First of all, I am one lucky person and I know it. I've heard from—and/or of—so many people who have been through brain surgery and had or are having miraculous recoveries (like I feel I am), but also of many struggling to overcome the limitations the surgeries have caused.
Limitations on one's talent(s) or creativity or physical capabilities or capacity for empathy or understanding or intelligence etc. have always interested me. I remember reading once that Irving Berlin, considered by some to have been the most prolific and successful songwriter in American popular cultural history, could only play in the key of C, so in order to write songs in other keys he had a special device created for the piano he composed on—sort of like a giant capo, that little bar that guitarists strap around the neck of their instruments to make it possible for them to transpose songs into keys they could otherwise not play in—so he could continue playing the notes as if in C but thanks to the device they would come out as being in whatever key he chose to set the device to.
Even though I knew that story and others like it, I was still always hard on myself for not living up to some imaginary standard that always seemed to be out of my reach. Then one day I was laying on a couch in a place I was renting in Santa Monica lamenting the loss of Marvin Gaye who had just been shot and killed by his father when I had this epiphany about my musical abilities. I had always judged myself harshly for not being able to play as uniquely and brilliantly as Bill Evans or Thelonious Monk. But suddenly I understood that if I had only mined the musical talent I had and accepted its limitations and worked within them, I might very well have ended up with an equally unique and maybe even brilliant sound.
It seemed so clear I wondered why I hadn't seen it before. But now, recovering from the enormous limitations I started out with after the brain surgery only a little more than four weeks ago, I understand how easy it is to allow natural or imposed limitations to create a sense of frustration and futility when you're constantly comparing yourself to some implied standard either from without or within.
Fortunately, I surrendered pretty completely to whatever the outcome might be from the beginning of this adventure, which I believe may be contributing to my rapid recovery in some ways. Even if just in attitude. And it gives me more insights into transcending any limitations—health, age, experience, expertise or lack of it, etc.
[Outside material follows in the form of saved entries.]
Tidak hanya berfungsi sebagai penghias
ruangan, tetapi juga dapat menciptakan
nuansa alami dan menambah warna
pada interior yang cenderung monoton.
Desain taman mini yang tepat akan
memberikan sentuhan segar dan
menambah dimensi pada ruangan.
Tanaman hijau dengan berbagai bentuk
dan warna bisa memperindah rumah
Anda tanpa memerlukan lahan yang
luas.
I'm not talking about any New Age-y idea of being responsible somehow for calamitous circumstances beyond our control (like many health problems etc.) but rather of realizing and accepting the reality of whatever limitations might be keeping us from accomplishing something in ways we think we have to and instead using those limitations as a means of achieving whatever it might be we're trying to accomplish.
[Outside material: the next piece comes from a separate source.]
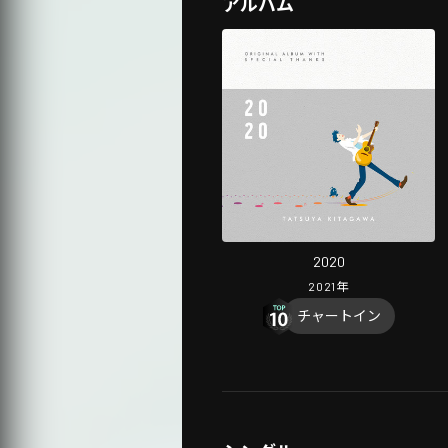
アルバム
2020
2021
年
チャートイン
Like me playing piano only in the key of C or limited to certain ways of using chord changes to reinforce the melody line etc. Or using language that's limited to the vocabulary I have access to at any given time (much more limited four weeks ago, and still compared to pre-operation) and making it achieve my aims anyway (Dr. Suess anyone?), etc.
We've all witnessed or heard stories of people who overcome enormous limitations to their physical or cognitive capabilities after car accidents or war injuries or getting hit by lightening etc. All I'm trying to share is my realization that all our limitations of whatever kind or magnitude can be faced the same way, with the idea of using those limitations to create something uniquely ours from simple nuances of personality to entirely new creations of art or science or etc.
And PS: today's typing was yet again improved even from yesterday's, making writing this post the lest difficult yet. Like I said, I know I am one very lucky person.